A total of 528 offenses were determined to have occurred with 40 of those being state jail felonies. Sentences handed down added up to more than $41,000 in fines, 3,000 hours of community service and 12 years of jail or probation time.
Wood County Game Wardens Derek Spitzer and Kurt Kelley along with Van Zandt County warden Steve Stapleton began the investigation on Dec. 7, 2010, when a dead deer was found hanging from an oil well pump jack on a wooded 1,500-acre tract near Alba. Only the deer’s backstrap had been removed, with the rest of the meat left to waste.
The subsequent investigation, which involved an estimated 270 man hours, uncovered an extensive pattern of deer poaching in both Wood and Rains counties.

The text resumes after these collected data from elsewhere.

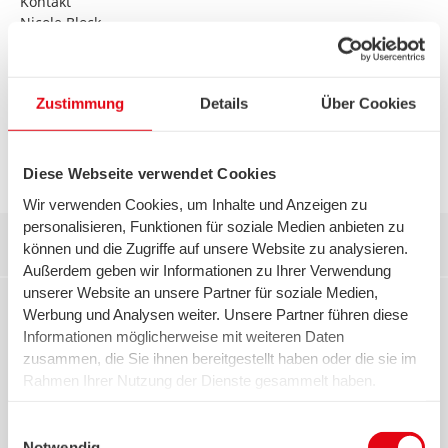
Kontakt
Nicole Block
swb AG
Unternehmenskommunikation
Theodor-Heuss-Allee 20
Zustimmung
Details
Über Cookies
28215 Bremen
T 0421 359-3095
nicole.block@swb-gruppe.de
Diese Webseite verwendet Cookies
Wir verwenden Cookies, um Inhalte und Anzeigen zu
personalisieren, Funktionen für soziale Medien anbieten zu
Kontakt:
können und die Zugriffe auf unsere Website zu analysieren.
Außerdem geben wir Informationen zu Ihrer Verwendung
unserer Website an unsere Partner für soziale Medien,
Werbung und Analysen weiter. Unsere Partner führen diese
Angela Dittmer
swb AG
Informationen möglicherweise mit weiteren Daten
Unternehmenskommunikation
zusammen, die Sie ihnen bereitgestellt haben oder die sie im
Rahmen Ihrer Nutzung der Dienste gesammelt haben.
Theodor-Heuss-Allee 20
Wir setzen in diesem Rahmen auch Dienstleister in den
28215 Bremen
USA ein, wo kein angemessenes Datenschutzniveau
Einwilligungsauswahl
T 0421 359-2176
existiert. Das birgt das Risiko des unbemerkten Zugriffs
Notwendig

During the course of the investigation, the wardens conducted several protracted interviews, secured a large amount of evidence, and were able to document the illegal killing of 30 deer by four individuals. All of the deer had been killed at night from public roads with the aid of a spotlight over a three-month period.

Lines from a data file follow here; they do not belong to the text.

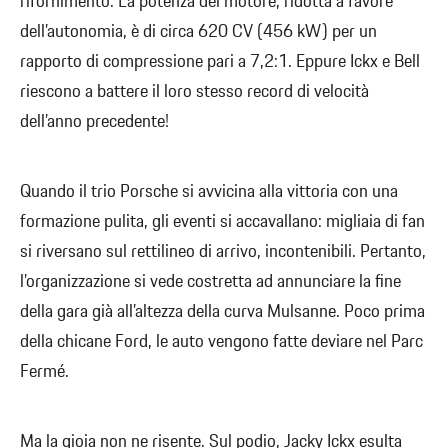
rifornimento. La potenza del motore, ridotta a favore
dell’autonomia, è di circa 620 CV (456 kW) per un
rapporto di compressione pari a 7,2:1. Eppure Ickx e Bell
riescono a battere il loro stesso record di velocità
dell’anno precedente!
Quando il trio Porsche si avvicina alla vittoria con una
formazione pulita, gli eventi si accavallano: migliaia di fan
si riversano sul rettilineo di arrivo, incontenibili. Pertanto,
l’organizzazione si vede costretta ad annunciare la fine
della gara già all’altezza della curva Mulsanne. Poco prima
della chicane Ford, le auto vengono fatte deviare nel Parc
Fermé.
Ma la gioia non ne risente. Sul podio, Jacky Ickx esulta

In one documented incident, two of the men involved were found to have shot two deer behind a high fence at night and returned later with a pair of bolt cutters, which they used to cut a hole in the fence and remove the deer. Most of the deer meat in the investigation was found to have been wasted, with the violators often only taking the backstraps from the animals.
While probing the hunting law violations, the wardens recovered multiple stolen items, and several theft cases are still pending. Of the total offenses known of the 528 total, 22 charges were brought forward in Wood and Rains counties. Nine Class A misdemeanor charges and two state jail felonies were filed in each county.
Of the four defendants, three made plea deals with prosecutors. One entered a plea in exchange for a one-year sentence for hunting deer without a landowner’s consent. The investigation was finally closed Feb. 23 when the fourth subject changed his plea to guilty and received 3 years in state jail and $12,000 in fines for hunting deer at night, hunting with artificial light and hunting from a vehicle – all Class A misdemeanors.
In addition, six firearms were seized and awarded to the state. Finally, all the defendants lost the privilege of hunting in the state of Texas for five years and will be paying civil restitution for the game animals taken.